Hacker News new | comments | ask | show | jobs | submit login
How we fine-tuned HAProxy to achieve 2M concurrent SSL connections (2017) (freecodecamp.org)
82 points by piyushgupta27 40 days ago | hide | past | web | favorite | 13 comments

I have a stupid question, there are at most 65536 ports and some are not usable. There is also a file descriptor limitation. How to have that many concurrent connections?


There are at most 65536 ports per remote IP.

TCP connections are basically identified with an (ip, port) tuple.

Also you can set the file descriptor limits to whatever you want.

To further clarify, even if you only had 1 host behind a proxy, you can create multiple listeners for that application on different ports or IP's. I do this for a few of my servers to avoid fin-wait / time-wait assassination attacks.

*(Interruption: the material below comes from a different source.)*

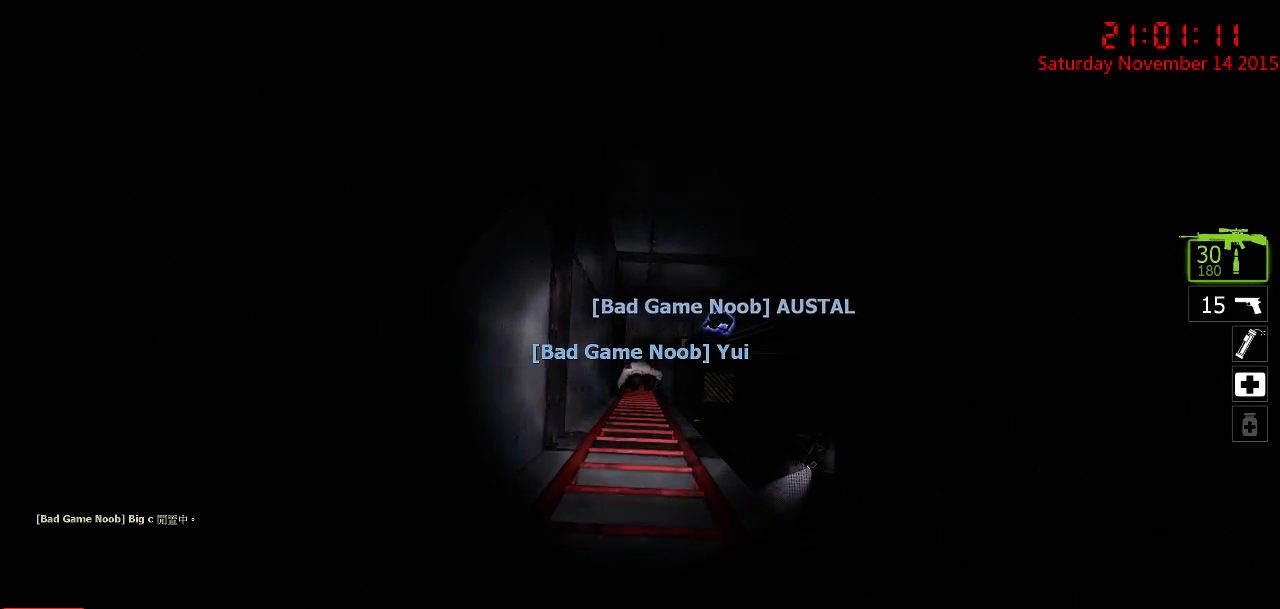
{"keys": ["ctrl", "w"], "mouse": [], "events": []}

i.e. have apache listen on 127.0.0.* and set up ifcfg-lo-range with

Or have the server behind haproxy listen on a few hundred ports.

Aren't TCP connections more accurately identified by (srcip, srcport, dstip, dstport) tuple? This is somewhat significant as you can easily have tons of IPs in a single box.

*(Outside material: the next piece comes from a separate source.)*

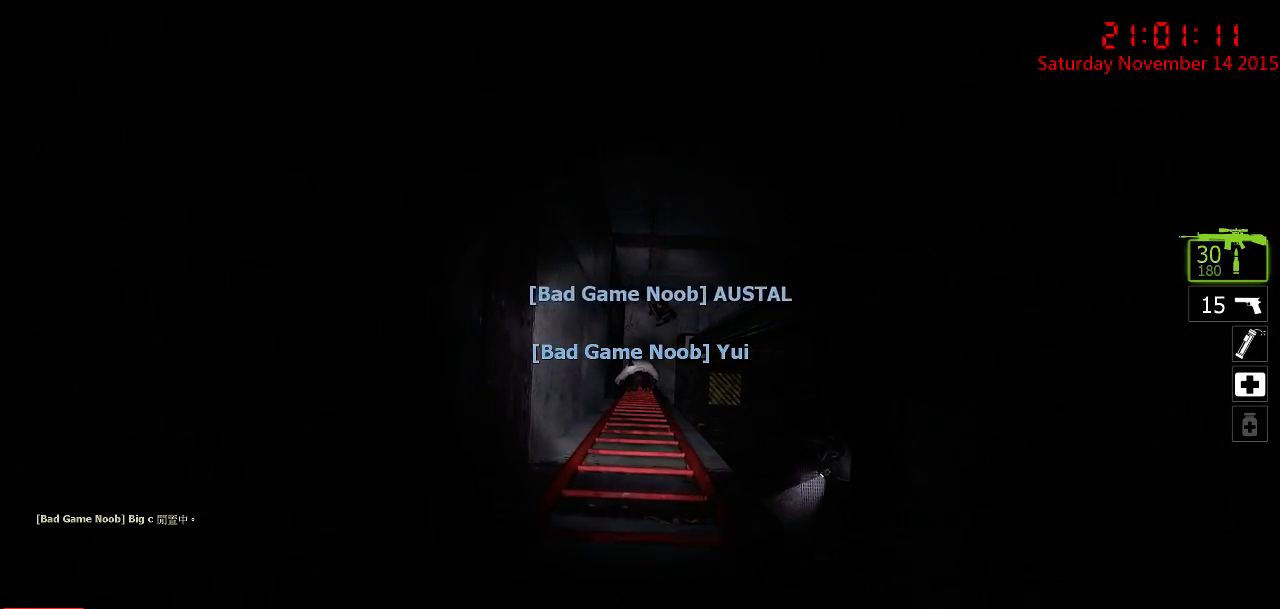
{"keys": ["ctrl", "w"], "mouse": [], "events": []}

Yes, but after the initial syn/ack, the daemon will allocate an outgoing port number for the connection. So if you have a single IP address and a burst with hundred of thousands of requests, you will run into problems..

Yes, but local port and IP are usually fixed when running a HTTP server (unless you're binding to multiple IPs on one machine).

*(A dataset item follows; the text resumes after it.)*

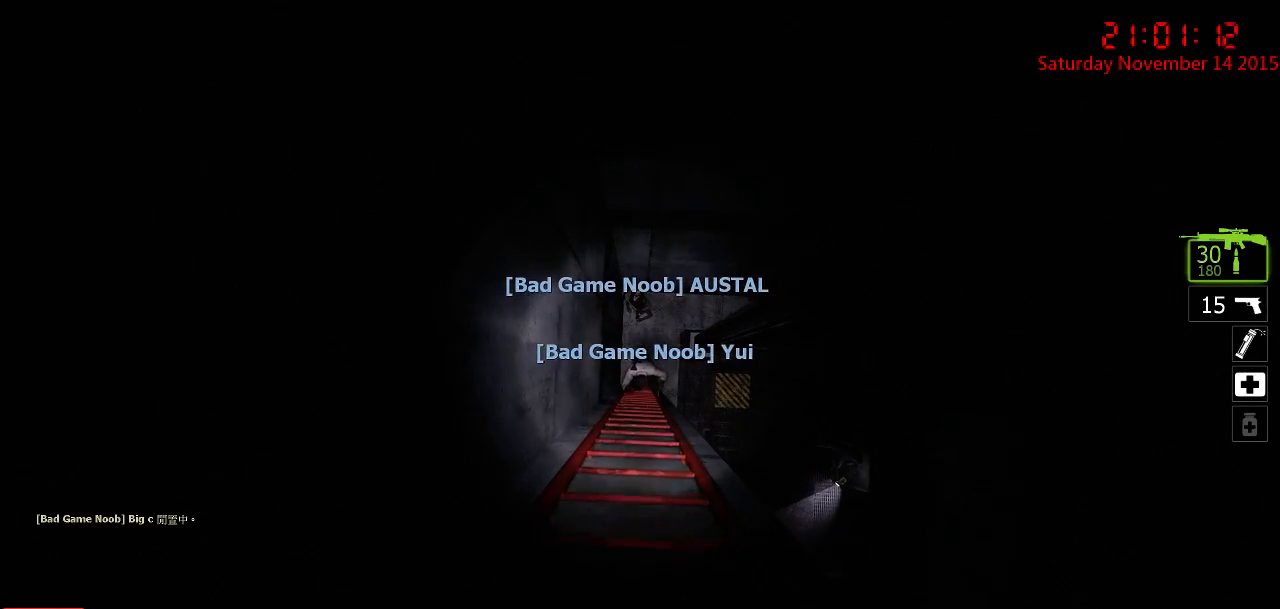
{"keys": ["ctrl", "w"], "mouse": [], "events": []}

> TCP connections are basically identified with an (ip, port) tuple.

I believe the full identifier is a quad: (source ip, source port, dest ip, dest port).

Also note that DNS will load balance the IP presented. For instance 'dig'ing yahoo.com gives me the following:

  yahoo.com.		92	IN	A
  yahoo.com.		92	IN	A
  yahoo.com.		92	IN	A
  yahoo.com.		92	IN	A
  yahoo.com.		92	IN	A
  yahoo.com.		92	IN	A
So you can now multiple the quad by the number of public IPs you load up into your DNS record.

> Also you can set the file descriptor limits to whatever you want.

Isn't limited by the amount of memory?

One quibble I would make with the article is that you are not actually limited to ~65k connections from a client. It is only ~65k per IP address on the client (given that they're all talking to a single remote port)

You can add NICs or virtual IPs and bind your client instances to specific IP addresses instead of INADDR_ANY.

It is addressed in the previous article of the serie.

hot damn!

I really appreciate the walk through of the apache bench (ab) results and learning process even though it didn't get them to their objective - I've been thinking about using ab myself, and these are great things to know.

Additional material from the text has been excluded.